Grazie a temperature elevate e precipitazioni scarse in fase di maturazione, l'annata 2023 per i vini svizzeri si preannuncia eccellente. I tenori di zucchero negli acini risultano superiori alla media. Dalla vendemmia sono stati ottenuti 101 milioni di litri di vino, ovvero 2 milioni in più (+2%) rispetto al 2022 e 11 milioni in più (+12%) rispetto alla media degli ultimi 10 anni, sottolinea una nota odierna dell'Ufficio federale dell'agricoltura.
In Ticino e Mesolcina -1% produzione
Nella Svizzera francese l'incremento è stato dell'1,5%, con una produzione totale di 79,5 milioni di litri.

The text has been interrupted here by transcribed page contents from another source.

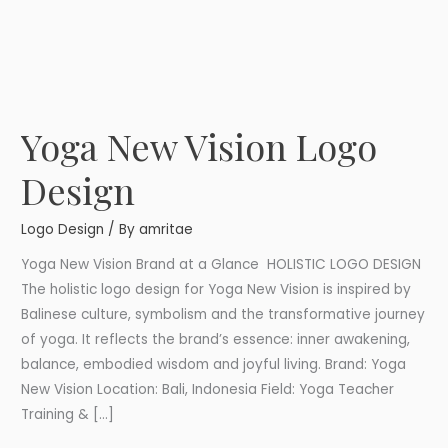
Yoga New Vision Logo
Yoga
New
Design
Vision
Logo
Logo Design
/ By
amritae
Design
Yoga New Vision Brand at a Glance HOLISTIC LOGO DESIGN
The holistic logo design for Yoga New Vision is inspired by
Balinese culture, symbolism and the transformative journey
of yoga. It reflects the brand’s essence: inner awakening,
balance, embodied wisdom and joyful living. Brand: Yoga
New Vision Location: Bali, Indonesia Field: Yoga Teacher
Training & […]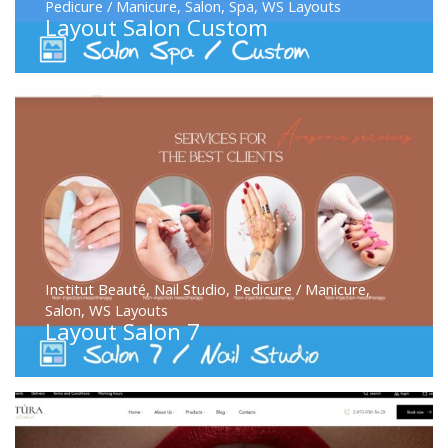
Pedicure / Manicure
,
Salon
,
Spa
,
WS Layouts
Layout Salon Custom
Institut Beauté
,
Nail Studio
,
Pedicure / Manicure
,
Salon
,
WS Layouts
Layout Salon 7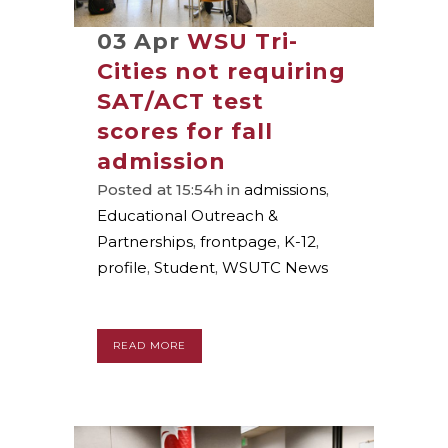
03 Apr
WSU Tri-
Cities not requiring
SAT/ACT test
scores for fall
admission
Posted at 15:54h
in
admissions
,
Educational Outreach &
Partnerships
,
frontpage
,
K-12
,
profile
,
Student
,
WSUTC News
READ MORE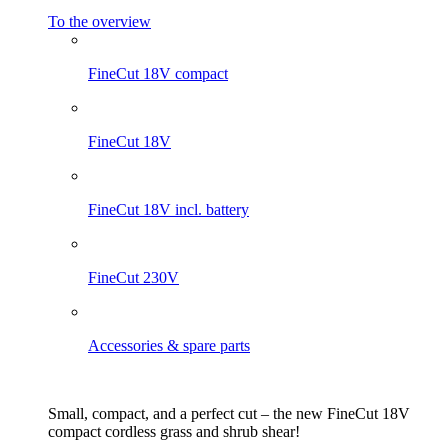
To the overview
FineCut 18V compact
FineCut 18V
FineCut 18V incl. battery
FineCut 230V
Accessories & spare parts
Small, compact, and a perfect cut – the new FineCut 18V
compact cordless grass and shrub shear!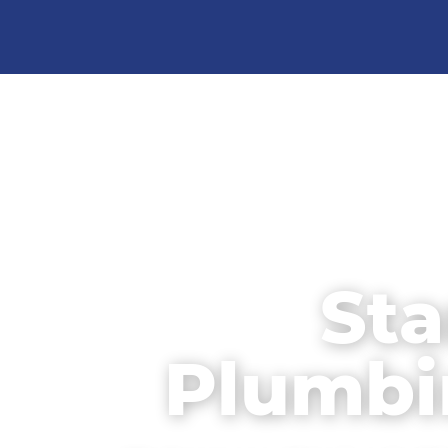
Sta
Plumbi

Segue la Svizzera tedesca, dove si sono registrati il 4% in più rispetto al 2022 e una produzione pari a 16,5 milioni di litri. Nel Ticino e in Mesolcina, invece, la produzione ha subito un leggero calo dell’1%, attestandosi a 4,9 milioni di litri. L'estate calda e secca è stata propizia per la vite, in termini sia di lotta alle malattie sia di maturazione dell'uva. A inizio giugno, si sono registrati localmente i primi casi di peronospora e in alcune regioni, a seconda della sensibilità delle varietà, anche l'oidio - malattia fungina che sottrae nutrimento alle piante - è stato virulento. Tuttavia, le buone condizioni meteo registrate successivamente hanno favorito la crescita di viti sane. L'anno passato, precisa il comunicato, è stato fra l'altro caratterizzato da una quasi totale assenza di gelate primaverili. Sebbene le grandinate verificatesi in alcune regioni a fine luglio facessero temere perdite di rese, la meteo favorevole ha permesso alle piante di riprendersi.